Gregor Meyle: "Entweder man hat was oder man hat nichts…" oder auch die Bedeutung der Authentizität

Verfasst von Lady Reason am .

onstageMit bester Laune, Gitarre, Vertärker und Familienangehörigen gewappnet kommt Gregor Meyle zum dortmunder Friedensplatz, nachdem für die abendliche Eröffnungsshow am 6. Juni ein wenig geprobt worden war, denn die Herren Gregor, Cosmo, Sasha und Rolf Stahlhofen (Söhne Mannheims) sowie Maya Saban sehen sich ja auch nicht alle Tage, sind sie doch verteilt über mehrere deutsche Metropolen. Im Interview erzählt Gregor Meyle von den Anfängen bei Stefan Raab, über die Authentizität als Künstler, neue und alte Freunde, über seine nachdenklichen Songs, entstanden "in the middle of life" und auch über das brandaktuelle Thema Fußball.

 

Ihr habt gerade schon ein bisschen geprobt für den Showteil Cosmo & Friends?
Gregor: Ja, wir waren in Cosmos alter Wohnung. Der zieht ja jetzt nach Berlin. Das ist so ne alte Industrieanlage und da haben wir geprobt. Die Jungs haben da auch n Studio, das ist schön. Laut war's.

Wie war die Stimmung?
Gregor: Sehr gut! Es wird n sehr schöner Abend!

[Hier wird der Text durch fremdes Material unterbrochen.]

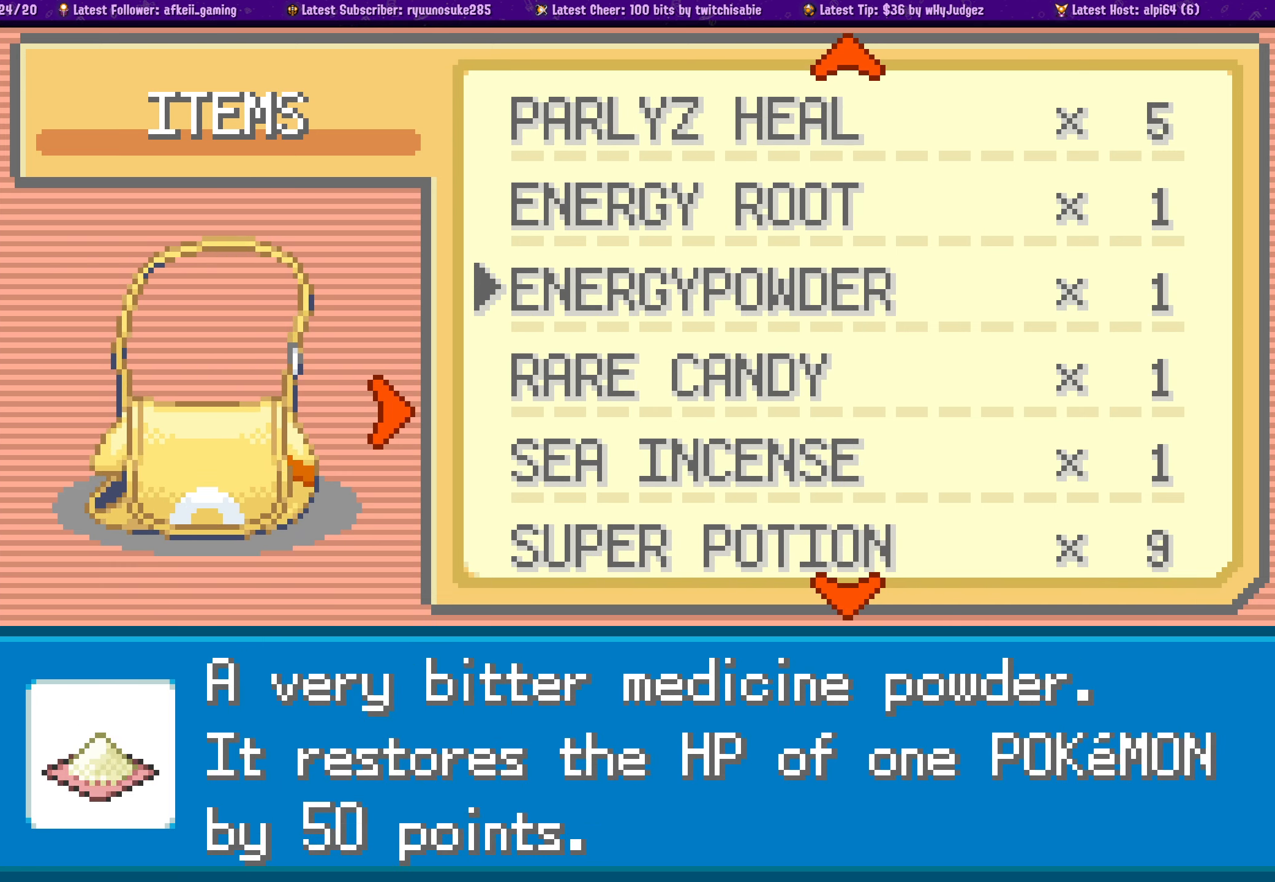
{"dt_ms": 1000, "buttons": [], "left_stick": "center", "right_stick": "center"}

Das ist ja ein einmaliges Joint Venture, "Cosmo & Friends", wie kam es dazu?
Gregor: Witzigerweise kenn ich Cosmo von Claus - das ist der Produzent Claus Fischer -, der produziert auch Cosmo. Ich hab die beiden zu ner Veranstaltung in Süddeutschland eingeladen, die wir auch gemacht haben, in Schwäbisch-Hall, da wo ich her komme aus der Ecke, und jetzt hatte er die Idee hier mit Sasha, Rolf Stahlhofen und so, und mit den Jungs auf der Bühne zu stehen, das wird echt n schöner Abend.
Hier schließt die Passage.